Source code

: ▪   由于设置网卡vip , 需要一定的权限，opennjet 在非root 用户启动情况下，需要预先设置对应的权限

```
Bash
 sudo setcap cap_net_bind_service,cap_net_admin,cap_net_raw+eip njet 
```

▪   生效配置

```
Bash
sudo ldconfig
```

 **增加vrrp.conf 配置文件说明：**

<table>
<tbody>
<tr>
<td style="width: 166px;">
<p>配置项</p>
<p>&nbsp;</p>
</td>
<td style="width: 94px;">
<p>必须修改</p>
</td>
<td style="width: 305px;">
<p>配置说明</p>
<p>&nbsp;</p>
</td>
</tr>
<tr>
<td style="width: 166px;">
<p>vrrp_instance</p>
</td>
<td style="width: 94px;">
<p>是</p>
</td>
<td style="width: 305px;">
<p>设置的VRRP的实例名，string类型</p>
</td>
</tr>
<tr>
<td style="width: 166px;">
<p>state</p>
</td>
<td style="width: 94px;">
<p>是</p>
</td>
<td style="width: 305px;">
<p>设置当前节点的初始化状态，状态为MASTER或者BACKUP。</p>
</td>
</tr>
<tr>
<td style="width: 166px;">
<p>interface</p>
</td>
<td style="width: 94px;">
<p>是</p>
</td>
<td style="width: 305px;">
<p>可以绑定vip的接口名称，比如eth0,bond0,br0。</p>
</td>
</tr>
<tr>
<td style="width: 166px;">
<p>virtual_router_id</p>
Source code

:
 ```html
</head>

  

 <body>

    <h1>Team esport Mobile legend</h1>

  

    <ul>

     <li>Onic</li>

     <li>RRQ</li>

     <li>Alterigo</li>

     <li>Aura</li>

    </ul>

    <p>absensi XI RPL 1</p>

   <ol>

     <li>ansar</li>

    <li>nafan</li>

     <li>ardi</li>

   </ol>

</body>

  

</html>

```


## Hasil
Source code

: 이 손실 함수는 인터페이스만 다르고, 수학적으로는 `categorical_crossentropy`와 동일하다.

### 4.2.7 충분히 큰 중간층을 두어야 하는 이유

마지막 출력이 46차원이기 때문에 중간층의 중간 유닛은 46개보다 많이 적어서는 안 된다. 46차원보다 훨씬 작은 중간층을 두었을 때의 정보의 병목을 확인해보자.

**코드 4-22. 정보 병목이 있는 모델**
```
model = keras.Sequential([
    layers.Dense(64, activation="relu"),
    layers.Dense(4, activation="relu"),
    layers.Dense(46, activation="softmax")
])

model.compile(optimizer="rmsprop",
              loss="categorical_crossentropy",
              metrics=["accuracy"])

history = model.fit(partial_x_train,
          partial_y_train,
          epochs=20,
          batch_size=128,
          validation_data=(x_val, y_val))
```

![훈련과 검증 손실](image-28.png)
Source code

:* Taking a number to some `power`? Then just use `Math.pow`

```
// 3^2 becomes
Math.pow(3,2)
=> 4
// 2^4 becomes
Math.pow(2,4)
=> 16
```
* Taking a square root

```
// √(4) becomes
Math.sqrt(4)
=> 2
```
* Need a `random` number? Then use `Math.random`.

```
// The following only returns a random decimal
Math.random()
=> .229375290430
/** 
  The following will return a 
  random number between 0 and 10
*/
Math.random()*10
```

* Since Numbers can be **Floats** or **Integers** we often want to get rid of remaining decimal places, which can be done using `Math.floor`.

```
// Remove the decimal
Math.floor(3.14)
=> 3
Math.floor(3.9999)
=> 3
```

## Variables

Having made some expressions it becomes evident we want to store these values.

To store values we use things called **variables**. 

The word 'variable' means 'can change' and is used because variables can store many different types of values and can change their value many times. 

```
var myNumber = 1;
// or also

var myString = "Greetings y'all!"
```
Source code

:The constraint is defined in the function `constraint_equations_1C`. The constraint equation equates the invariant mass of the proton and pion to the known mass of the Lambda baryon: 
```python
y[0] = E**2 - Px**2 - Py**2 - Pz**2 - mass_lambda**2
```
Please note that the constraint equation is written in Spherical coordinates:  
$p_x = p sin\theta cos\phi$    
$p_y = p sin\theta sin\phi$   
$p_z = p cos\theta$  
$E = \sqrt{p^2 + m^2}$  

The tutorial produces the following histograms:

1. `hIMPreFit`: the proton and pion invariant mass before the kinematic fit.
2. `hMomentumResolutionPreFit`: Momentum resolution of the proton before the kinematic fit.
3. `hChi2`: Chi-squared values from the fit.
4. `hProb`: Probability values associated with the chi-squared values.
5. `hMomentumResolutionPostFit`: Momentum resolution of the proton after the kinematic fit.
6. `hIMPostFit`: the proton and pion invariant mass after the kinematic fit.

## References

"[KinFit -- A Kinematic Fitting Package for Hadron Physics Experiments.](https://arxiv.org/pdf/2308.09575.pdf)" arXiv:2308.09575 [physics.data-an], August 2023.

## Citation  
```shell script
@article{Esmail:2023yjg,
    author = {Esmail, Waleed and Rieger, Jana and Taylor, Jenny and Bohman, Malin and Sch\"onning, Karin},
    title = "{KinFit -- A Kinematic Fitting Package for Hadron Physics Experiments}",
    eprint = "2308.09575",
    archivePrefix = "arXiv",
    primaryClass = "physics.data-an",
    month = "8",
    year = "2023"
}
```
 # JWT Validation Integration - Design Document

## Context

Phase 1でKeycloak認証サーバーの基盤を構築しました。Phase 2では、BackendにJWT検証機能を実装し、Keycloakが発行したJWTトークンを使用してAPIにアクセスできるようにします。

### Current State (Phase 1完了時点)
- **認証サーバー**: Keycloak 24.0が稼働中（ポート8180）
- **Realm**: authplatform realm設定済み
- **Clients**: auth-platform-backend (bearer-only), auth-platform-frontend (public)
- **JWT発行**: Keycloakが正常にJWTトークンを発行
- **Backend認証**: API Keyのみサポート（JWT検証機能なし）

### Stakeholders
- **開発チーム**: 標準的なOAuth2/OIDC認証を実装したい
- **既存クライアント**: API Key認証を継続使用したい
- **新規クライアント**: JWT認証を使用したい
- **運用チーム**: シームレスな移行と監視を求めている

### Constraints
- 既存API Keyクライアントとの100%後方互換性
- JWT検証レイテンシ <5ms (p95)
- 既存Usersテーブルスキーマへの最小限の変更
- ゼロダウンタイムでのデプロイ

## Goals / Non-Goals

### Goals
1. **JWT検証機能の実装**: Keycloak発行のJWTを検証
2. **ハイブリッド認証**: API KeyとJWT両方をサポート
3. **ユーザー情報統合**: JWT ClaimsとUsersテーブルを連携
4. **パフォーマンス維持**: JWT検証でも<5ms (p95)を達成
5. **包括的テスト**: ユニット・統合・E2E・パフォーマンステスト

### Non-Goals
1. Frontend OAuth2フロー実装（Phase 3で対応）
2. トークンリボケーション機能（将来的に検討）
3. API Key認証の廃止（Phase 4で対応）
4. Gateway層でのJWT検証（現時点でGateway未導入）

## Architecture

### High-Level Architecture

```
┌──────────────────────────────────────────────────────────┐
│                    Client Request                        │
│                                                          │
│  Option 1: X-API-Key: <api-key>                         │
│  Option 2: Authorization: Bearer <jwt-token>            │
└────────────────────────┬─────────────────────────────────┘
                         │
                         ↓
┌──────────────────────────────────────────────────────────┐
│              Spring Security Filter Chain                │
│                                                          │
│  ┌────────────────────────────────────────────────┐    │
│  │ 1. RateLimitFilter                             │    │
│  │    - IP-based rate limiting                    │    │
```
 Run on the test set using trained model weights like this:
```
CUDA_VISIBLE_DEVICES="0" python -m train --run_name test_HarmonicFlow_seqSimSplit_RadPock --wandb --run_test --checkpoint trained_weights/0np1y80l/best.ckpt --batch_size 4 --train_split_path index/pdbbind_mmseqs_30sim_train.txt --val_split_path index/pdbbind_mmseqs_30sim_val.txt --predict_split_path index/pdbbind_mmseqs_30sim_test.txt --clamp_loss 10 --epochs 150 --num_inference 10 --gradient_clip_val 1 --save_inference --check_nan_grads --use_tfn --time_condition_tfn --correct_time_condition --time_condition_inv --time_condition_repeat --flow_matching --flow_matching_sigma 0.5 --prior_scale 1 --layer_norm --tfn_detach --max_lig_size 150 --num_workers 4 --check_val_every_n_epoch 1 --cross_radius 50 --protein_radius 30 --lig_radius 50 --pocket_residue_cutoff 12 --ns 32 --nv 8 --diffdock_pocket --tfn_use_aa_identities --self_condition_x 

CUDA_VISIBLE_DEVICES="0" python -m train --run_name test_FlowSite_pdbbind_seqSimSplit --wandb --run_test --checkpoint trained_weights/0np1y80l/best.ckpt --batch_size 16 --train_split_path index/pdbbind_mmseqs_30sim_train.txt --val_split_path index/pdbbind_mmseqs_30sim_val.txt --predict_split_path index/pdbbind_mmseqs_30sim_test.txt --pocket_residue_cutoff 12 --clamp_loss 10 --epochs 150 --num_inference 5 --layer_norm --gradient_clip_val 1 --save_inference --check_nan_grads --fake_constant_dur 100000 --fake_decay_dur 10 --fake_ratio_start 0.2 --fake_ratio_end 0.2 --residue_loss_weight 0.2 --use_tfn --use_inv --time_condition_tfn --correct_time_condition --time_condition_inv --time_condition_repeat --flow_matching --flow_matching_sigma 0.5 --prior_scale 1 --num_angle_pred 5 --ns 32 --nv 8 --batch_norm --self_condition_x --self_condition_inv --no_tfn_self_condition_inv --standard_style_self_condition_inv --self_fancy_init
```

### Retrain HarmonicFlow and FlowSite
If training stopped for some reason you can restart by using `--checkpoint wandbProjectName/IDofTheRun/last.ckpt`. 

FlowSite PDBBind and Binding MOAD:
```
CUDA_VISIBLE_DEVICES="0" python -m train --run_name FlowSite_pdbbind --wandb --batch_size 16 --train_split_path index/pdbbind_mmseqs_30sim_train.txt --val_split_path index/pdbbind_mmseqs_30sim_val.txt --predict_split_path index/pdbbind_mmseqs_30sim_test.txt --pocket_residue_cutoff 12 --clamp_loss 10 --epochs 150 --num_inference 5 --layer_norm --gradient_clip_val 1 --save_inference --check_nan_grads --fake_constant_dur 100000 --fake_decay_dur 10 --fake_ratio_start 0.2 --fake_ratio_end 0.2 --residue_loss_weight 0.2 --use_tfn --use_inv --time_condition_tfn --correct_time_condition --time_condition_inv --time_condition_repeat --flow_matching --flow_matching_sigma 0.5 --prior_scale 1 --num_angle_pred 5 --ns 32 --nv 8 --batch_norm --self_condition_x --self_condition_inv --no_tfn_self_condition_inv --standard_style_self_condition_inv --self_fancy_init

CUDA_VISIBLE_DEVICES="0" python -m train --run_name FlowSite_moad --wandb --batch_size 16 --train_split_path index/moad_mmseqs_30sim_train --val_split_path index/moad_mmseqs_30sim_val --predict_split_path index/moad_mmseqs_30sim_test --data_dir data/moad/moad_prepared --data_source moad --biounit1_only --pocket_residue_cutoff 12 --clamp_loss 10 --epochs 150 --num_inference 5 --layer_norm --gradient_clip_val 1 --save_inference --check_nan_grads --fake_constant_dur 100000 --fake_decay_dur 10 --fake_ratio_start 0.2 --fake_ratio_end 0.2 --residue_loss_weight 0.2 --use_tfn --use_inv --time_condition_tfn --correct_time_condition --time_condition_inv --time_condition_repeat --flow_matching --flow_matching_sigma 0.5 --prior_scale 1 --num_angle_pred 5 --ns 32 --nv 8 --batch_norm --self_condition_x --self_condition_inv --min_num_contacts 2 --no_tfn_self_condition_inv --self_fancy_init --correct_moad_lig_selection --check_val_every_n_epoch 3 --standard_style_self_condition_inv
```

════════

• _Task brief_
All lines of the entries above where "arXiv" turns up should be reported.

• _Output below_
"[KinFit -- A Kinematic Fitting Package for Hadron Physics Experiments.](https://arxiv.org/pdf/2308.09575.pdf)" arXiv:2308.09575 [physics.data-an], August 2023.
    archivePrefix = "arXiv",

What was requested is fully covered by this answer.